Chance de união monetária é nenhuma
A moeda única não está sendo negociada e, do ponto de vista monetário, hoje tudo nos distancia da Argentina
A possibilidade de uma união monetária entre Brasil e Argentina é
nenhuma. Os dois países são seres inteiramente diferentes nesta área. O
presidente Bolsonaro falou que isso está em estudo, achando que assim
ajuda o presidente Mauricio Macri na sua campanha eleitoral. O Brasil
tem US$ 380 bilhões de reservas e contas externas equilibradas, a
Argentina depende de empréstimos do FMI para cumprir seus compromissos
cambiais. Eles têm 55% de inflação e nós estamos voltando aos 4%.
O mesmo ministro Paulo Guedes que, durante a transição, disse que o
Mercosul não era nossa prioridade, agora ecoou o presidente e disse que
tem realmente a ideia de união monetária, apesar de o Banco Central
brasileiro não a estar estudando. Ter ideia para um futuro remoto é
diferente de afirmar que isso está acontecendo após um encontro
presidencial. Dá uma impressão de concretude ao projeto que ainda não
existe. A ex-presidente argentina Cristina Kirchner cometeu todos os desatinos
econômicos possíveis. A inflação voltou e como resposta ela interferiu
no instituto de estatísticas argentino. Mentes autoritárias brigam com
termômetros. Depauperou os cofres públicos e quis usar as reservas.
Quando o presidente do Banco Central discordou, ela derrubou o
presidente quebrando a lei de autonomia do BC. Mentes autoritárias não
gostam da autonomia dos órgãos do Estado.
Mauricio Macri assumiu prometendo organizar a economia do país, tirar o
Estado de onde ele não deveria estar, trazer de volta a verdade das
estatísticas econômicas que haviam sido fraudadas. O problema é que ele
fez os primeiros movimentos e depois parou. Apesar de se dizer liberal,
recentemente decretou o congelamento de preços numa medida populista com
olho nas urnas deste ano. As pesquisas, contudo, favorecem Kirchner. A ex-presidente finge ser
candidata só a vice na chapa de Alberto Fernández. Nos anos 1970, Hector
Cámpora se elegeu presidente para que Juan Perón pudesse voltar à
presidência. A Argentina adora repetir erros e enredos.

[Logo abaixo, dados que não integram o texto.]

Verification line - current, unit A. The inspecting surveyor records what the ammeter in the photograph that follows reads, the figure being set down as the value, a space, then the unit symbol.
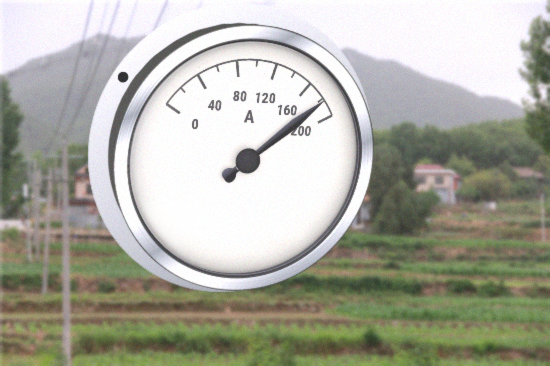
180 A
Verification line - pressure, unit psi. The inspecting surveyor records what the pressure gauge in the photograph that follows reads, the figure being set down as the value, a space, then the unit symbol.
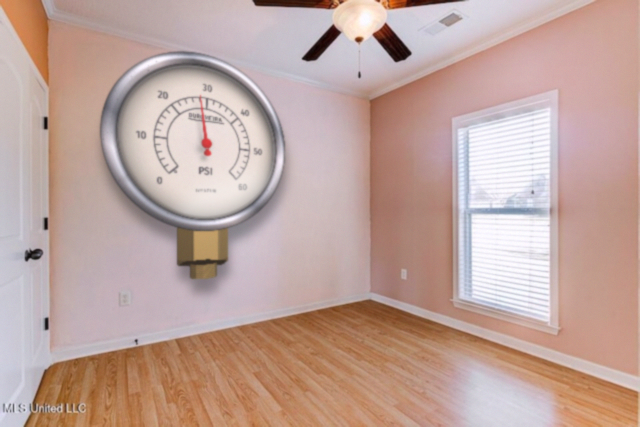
28 psi
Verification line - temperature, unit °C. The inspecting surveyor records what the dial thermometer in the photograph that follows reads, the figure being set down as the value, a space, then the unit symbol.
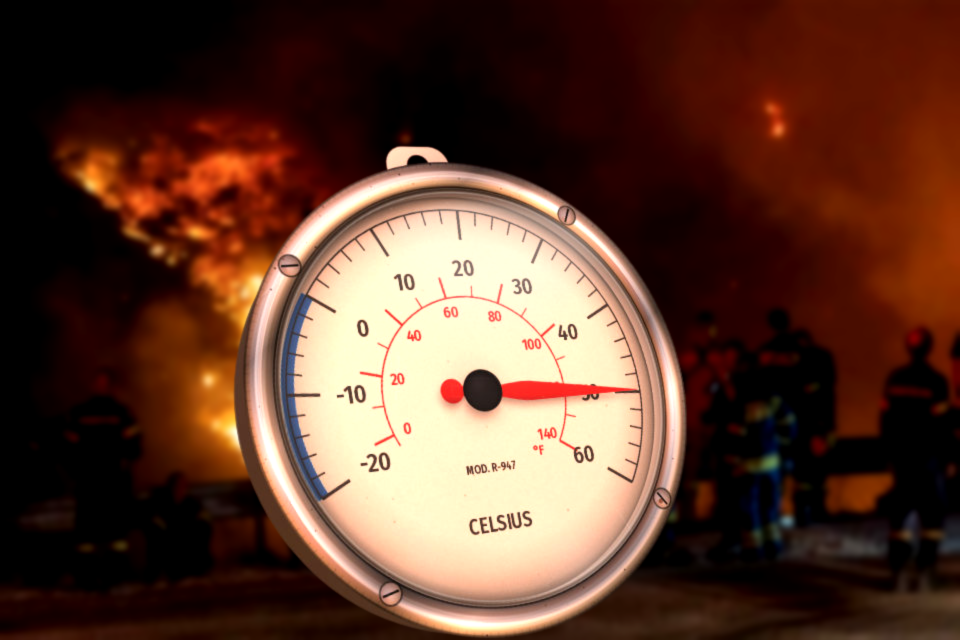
50 °C
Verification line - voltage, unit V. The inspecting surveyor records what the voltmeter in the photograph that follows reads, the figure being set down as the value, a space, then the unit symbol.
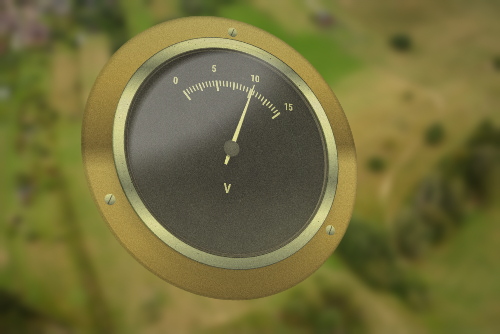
10 V
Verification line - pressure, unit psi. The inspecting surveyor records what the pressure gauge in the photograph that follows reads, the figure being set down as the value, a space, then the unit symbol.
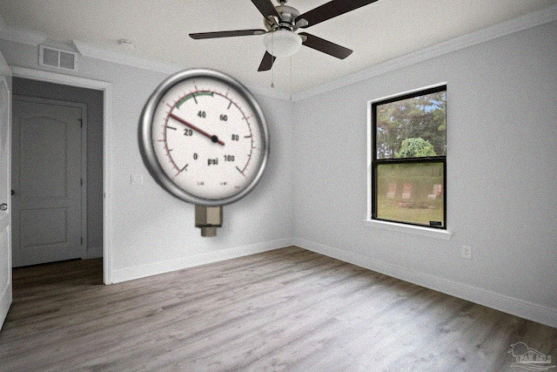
25 psi
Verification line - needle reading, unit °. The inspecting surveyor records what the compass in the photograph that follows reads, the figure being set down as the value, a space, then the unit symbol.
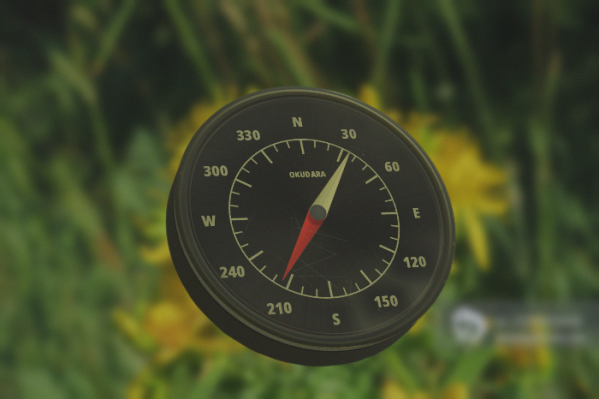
215 °
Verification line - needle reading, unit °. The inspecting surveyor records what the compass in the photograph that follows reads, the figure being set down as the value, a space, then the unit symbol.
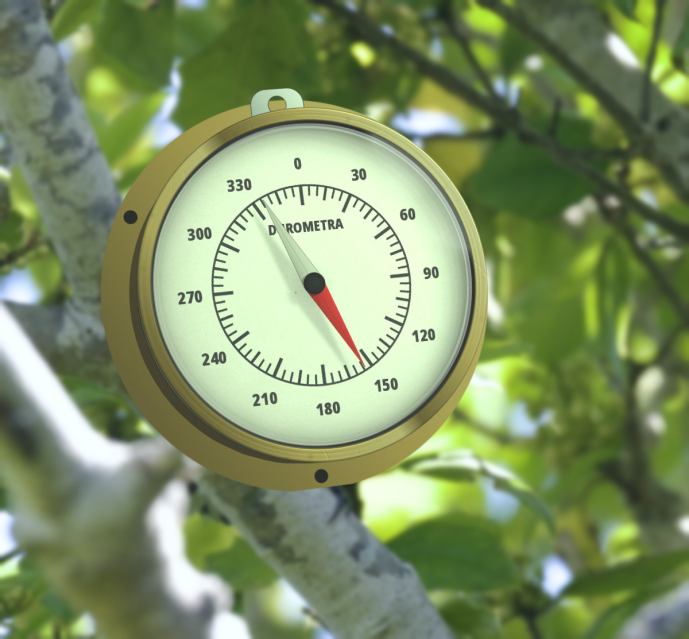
155 °
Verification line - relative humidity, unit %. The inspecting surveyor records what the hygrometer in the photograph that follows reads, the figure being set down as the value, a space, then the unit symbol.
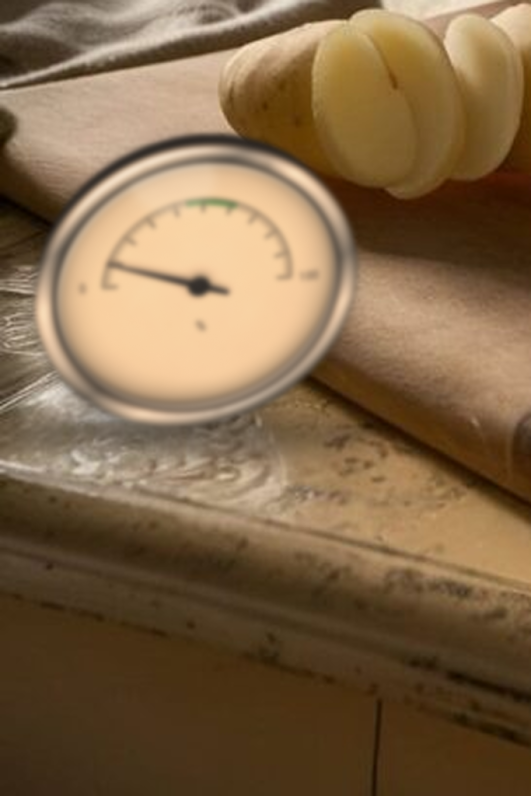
10 %
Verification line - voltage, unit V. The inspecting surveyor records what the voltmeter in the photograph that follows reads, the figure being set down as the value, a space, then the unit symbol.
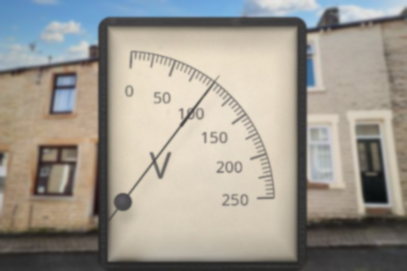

O que fez Bolsonaro anunciar a união monetária, uma ideia ainda não
concebida, e nem remotamente possível no momento, foi seu sonho de
costurar uma aliança conservadora na América Latina. Alianças por razões
ideológicas dão tão errado na direita quanto na esquerda. Os países se
unem por razões menos efêmeras e menos conjunturais. O liberalismo de
Macri não resistiu às agruras do poder, o liberalismo do Bolsonaro não
existe. Ele nunca professou a mesma fé que o seu ministro da Economia e
vai empurrado para a reforma da Previdência. O presidente brasileiro ao
falar da reforma só repete frases feitas. Se fosse obrigado a explicá-la
estaria em dificuldades.
Por outros caminhos, o Brasil deu um passo importante nesta última
semana para uma economia com menor presença do Estado. Não foi do
Executivo, mas sim do Judiciário. O STF, ao dar o veredito na
quinta-feira depois de três longas sessões destinadas a discutir a
liminar concedida pelo ministro Ricardo Lewandowsky contra a
privatização, favoreceu a interpretação mais liberal da Constituição.
Para a maioria dos ministros, a exploração de atividades econômicas pelo
Estado deve ser a exceção e não a regra. A venda de estatais matrizes
exige um pedido ao Congresso, mas o mesmo não é necessário na alienação
de suas subsidiárias. A venda pode ser de diversas formas, desde que
haja ampla publicidade e competição entre os possíveis compradores. O
debate foi acirrado. O que estava em jogo era que tipo de economia a lei
maior favorece. As teses do estatismo ficaram vencidas, tanto nos
votos, quanto na formulação do resultado.
Ter um caminho de maior integração regional é bom e vem sendo perseguido
há muito tempo. Diminuir a presença do Estado na economia é tarefa à
qual o Brasil se dedicou de 1990 a 2002, mas de forma lenta. Os governos
Collor de Mello, Itamar Franco e Fernando Henrique privatizaram e
abriram um pouco a economia. As administrações petistas criaram tantas
estatais quanto a ditadura militar. Os polos se assemelham. O melhor a
fazer na atual administração é trocar a pregação liberal pela prática. E
quanto ao proselitismo de fronteira é bom que fique bem longe da moeda
que foi conquistada há 25 anos por um governo socialdemocrata.